By Phillip Lentsch–
On Jan. 26 around 8:30 a.m., the U of L Speed Art Museum received a potential threat from an unspecified source. Students and faculty were cautioned to avoid the area for up to an hour that morning.
Louisville Metro Police spokesman Dwight Mitchell said a “nonspecific threat” led U of L to calling LMPD to the Speed Art Museum that morning. LMPD completed a sweep of the building with bomb dogs, but nothing was found.
This incident occurred about three weeks after LMPD received an anonymous threat against all educational institutions in the Louisville area on Jan. 8. Despite heightened security, JCPS reported that only 45 percent of its students attended class that day. Average school attendance is 93.6 percent.
In light of these recent events, U of L has taken many safety measures in order to proficiently inform and protect its students and staff. While protocol for these kinds of threats varies, there are some steps in the process that remain consistent.
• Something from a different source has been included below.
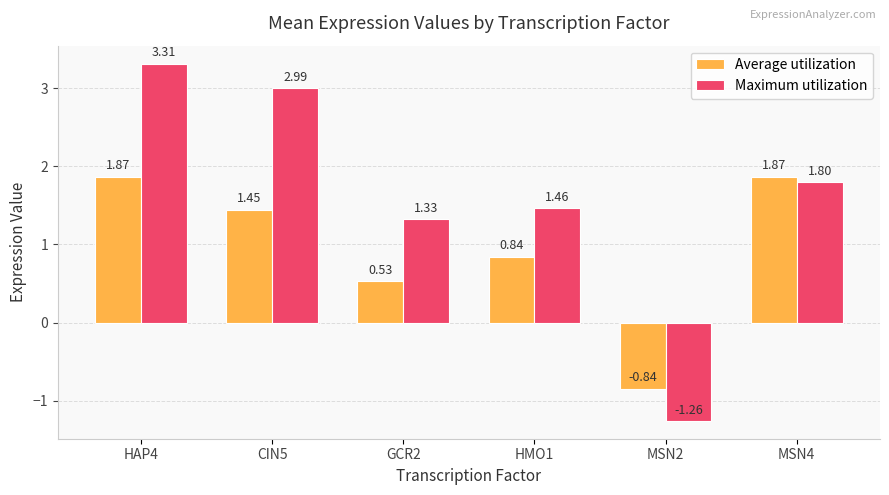

What is the label of the 5th bar from the left?

MSN2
“Immediate communication to all students is crucial in order to avoid these threats from escalating,” said U of L spokesperson John Drees. “For this particular threat, we evacuated the building and sent out a Rave alert telling all students to steer clear of the area. We also blocked off the alleyway on campus that leads to the museum, and shut down the parking garage.”
Communication professor Karen Freberg, who studies social media, believes that there are other ways to effectively inform students and staff of a shooting or bomb threat.
“Social media is one of the primary ways to communicate to key audiences in a time of crisis. While U of L has been putting in substantial efforts in their online presence and message strategy on Facebook, it is Twitter where people are looking for real-time updates in a crisis or tense situation,” said Freberg.
Many students said that the Rave alerts and social media updates were vital for ensuring their safety.
“I remember getting a Rave alert that morning while I was walking to campus” said sophomore Jacob Markert. “It was good to know that U of L and the police had the situation under control, because those kinds of threats are really unpredictable.”
No new information has been found on who issued the threat, or if they intend to release another one. While LMPD did not respond to repeated requests for a comment, ULPD Assistant Chief of Police Kenny Brown says an investigation is “still being held” between local police forces and federal authorities.
Currently, the Speed Art Museum has been operating on a normal schedule since being cleared by LMPD.